Joshua took what I had written and improved it in a million tiny ways. There is no single instance that I can pin down and say, “Josh did that!” The Clandestine universe and plot were all pretty well laid out, but Joshua brought it all up to the next level, and helped develop the narrative to flow more quickly and effortlessly.
Beyond being an absolute professional, he brought a sense of confidence. I began truly believing that we may be onto something special, not just in this single game, but in the grand Clandestine universe, and story arcs that I’d created.
ZenFri
The trailer makes the experience look pretty futuristic. Did you have to develop or modify any technology to realize your vision, or are you simply employing existing AR and geolocation systems?
Thanks. I’m glad you find it to be impressive!
In the teaser where we meet the player’s companion, Nuncio, is actually the least sophisticated use of AR that you’ll find in the game. In the late game missions, if you walk to the mission locations and use AR, you’ll literally feel surrounded by the battle, with colossal machines of war firing on enemies that are attacking all around you.
A small taste of that is in our new gameplay trailer. But even that is an example of AR in an early mission.
We’re using a bunch of established technologies like Unity 3D, Open Street Maps, and Metaio (an AR SDK very recently purchased by Apple), but there is a lot of custom code working between all these systems to get it all working together nicely. The heaviest custom code was used to get the AR, GPS, and Maps to work together nicely, and to eliminate the “jitter” and other stability issues you normally get with GPS based AR.
Winnipeg is better known for Neil Young and Winnie-the-Pooh than innovative game studios. What’s it like working on games there? Is there a network of indie developers who know and rely on each other?
We have a very supportive community that’s small enough to work together, but large enough to have a few of us thrive. ZenFri is neither the largest, nor the oldest studio in the city.
My own creative temperament is to work pretty isolated from other companies, but still collaborate on community-wide issues and events.”
ZenFri
What’s your core demographic? Who do you expect to see wandering the streets of Winnipeg and other cities, phone in hand, rescuing humanity along with the broader galaxy?
Our core demographic is male, mid-core mobile gamers, although we hope it will expand far beyond that.

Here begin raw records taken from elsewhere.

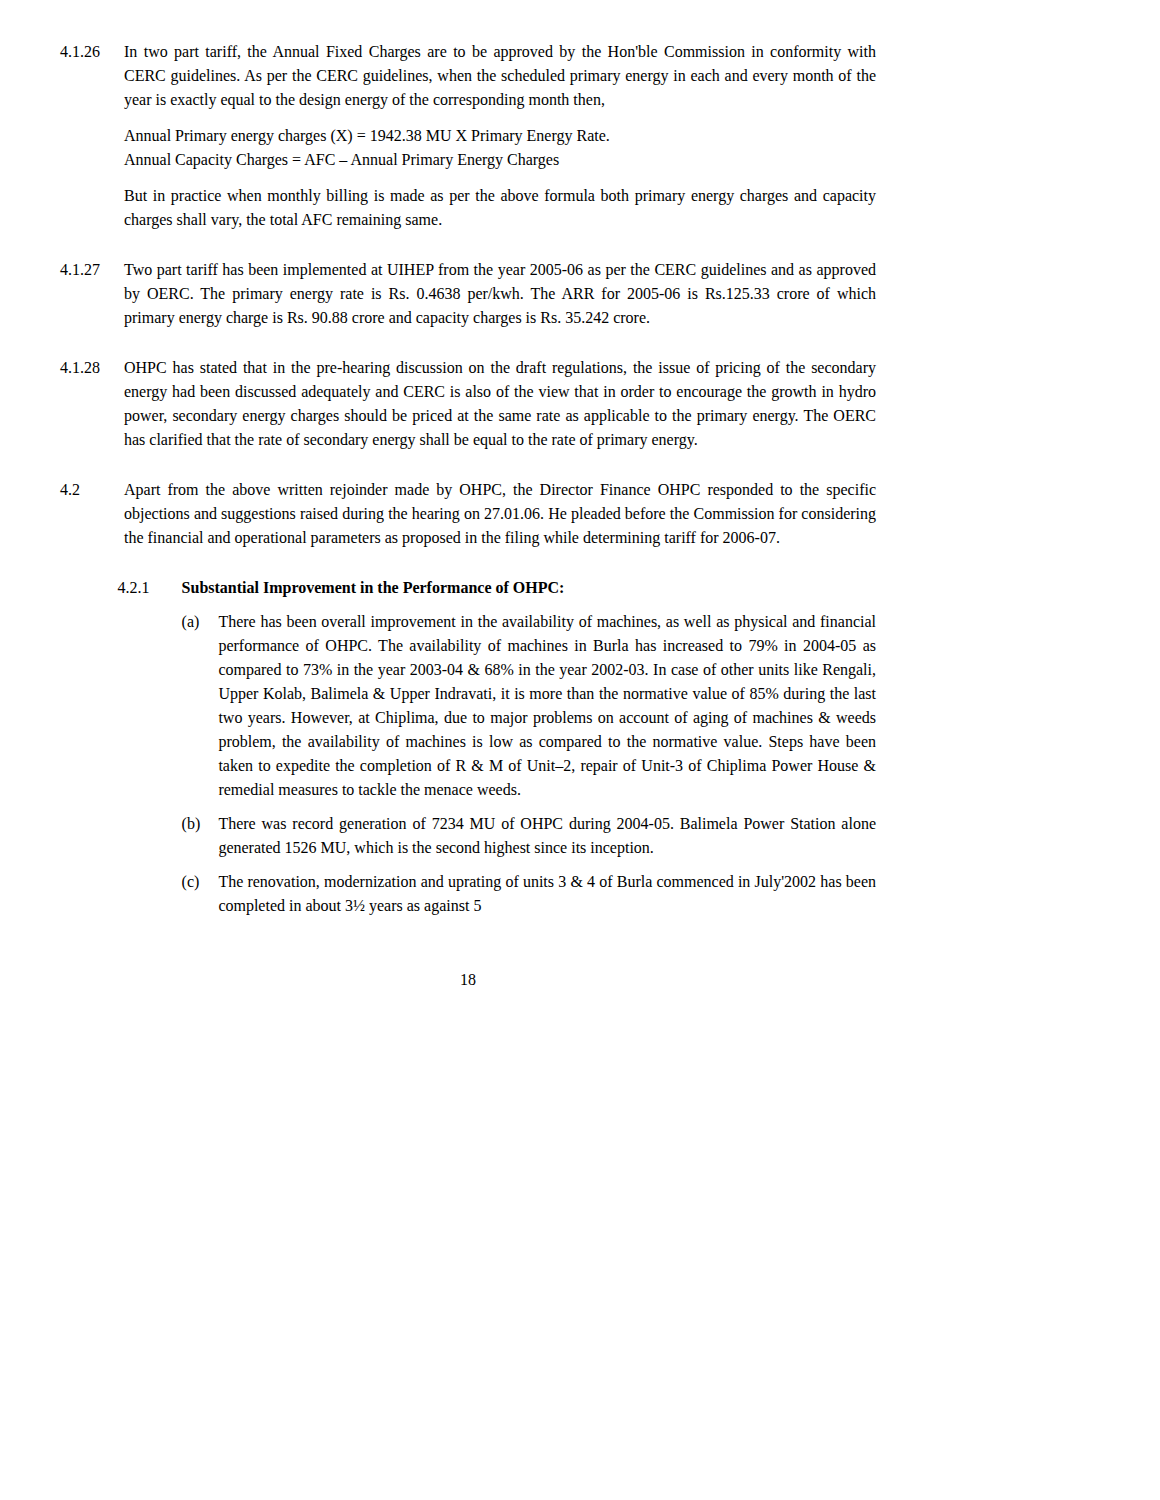4.1.26
In two part tariff, the Annual Fixed Charges are to be approved by the Hon'ble Commission in conformity with CERC guidelines. As per the CERC guidelines, when the scheduled primary energy in each and every month of the year is exactly equal to the design energy of the corresponding month then,
Annual Primary energy charges (X) = 1942.38 MU X Primary Energy Rate.
Annual Capacity Charges = AFC – Annual Primary Energy Charges
But in practice when monthly billing is made as per the above formula both primary energy charges and capacity charges shall vary, the total AFC remaining same.
4.1.27
Two part tariff has been implemented at UIHEP from the year 2005-06 as per the CERC guidelines and as approved by OERC. The primary energy rate is Rs. 0.4638 per/kwh. The ARR for 2005-06 is Rs.125.33 crore of which primary energy charge is Rs. 90.88 crore and capacity charges is Rs. 35.242 crore.
4.1.28
OHPC has stated that in the pre-hearing discussion on the draft regulations, the issue of pricing of the secondary energy had been discussed adequately and CERC is also of the view that in order to encourage the growth in hydro power, secondary energy charges should be priced at the same rate as applicable to the primary energy. The OERC has clarified that the rate of secondary energy shall be equal to the rate of primary energy.
4.2
Apart from the above written rejoinder made by OHPC, the Director Finance OHPC responded to the specific objections and suggestions raised during the hearing on 27.01.06. He pleaded before the Commission for considering the financial and operational parameters as proposed in the filing while determining tariff for 2006-07.
4.2.1
Substantial Improvement in the Performance of OHPC:
(a)
There has been overall improvement in the availability of machines, as well as physical and financial performance of OHPC. The availability of machines in Burla has increased to 79% in 2004-05 as compared to 73% in the year 2003-04 & 68% in the year 2002-03. In case of other units like Rengali, Upper Kolab, Balimela & Upper Indravati, it is more than the normative value of 85% during the last two years. However, at Chiplima, due to major problems on account of aging of machines & weeds problem, the availability of machines is low as compared to the normative value. Steps have been taken to expedite the completion of R & M of Unit–2, repair of Unit-3 of Chiplima Power House & remedial measures to tackle the menace weeds.
(b)
There was record generation of 7234 MU of OHPC during 2004-05. Balimela Power Station alone generated 1526 MU, which is the second highest since its inception.
(c)
The renovation, modernization and uprating of units 3 & 4 of Burla commenced in July'2002 has been completed in about 3½ years as against 5
18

We believe that video games are for everyone, and that the exciting technologies used in conjunction with the optional active nature of Clandestine: Anomaly will intrigue those who do not typically consider themselves gamers. For us it’s about an overall experience, and we hope it’s a novel enough experience to reach further than it otherwise would.
We are aware that there is resistance with some hard-core gamers towards mobile games, and even to AR. We feel their pain; there isn’t a lot out there for them on mobile and in the case of AR most games are worthy of the ridicule.
Our goal has always been to try to sway those people into incorporating mobile games to their day. We believe that by leveraging cutting edge technology in order to create a large immersive experience on a small device, Clandestine: Anomaly will entice those who most often game on PC or consoles. The phone is merely the keyhole into what we feel is a very big experience.
Of course we’re getting close to finding out if we’ve succeeded or not.
As to seeing people out and about playing the game, we’re as curious as anyone to see what the uptake is on the outdoor features of the game. Of course, I also realize that a good covert agent who has been entrusted to fight an intergalactic war might be hard to detect even if they’re right in front of you.
Ideally, they’ll be everywhere and barely be noticed.
The preceding interview was lightly edited for length and flow.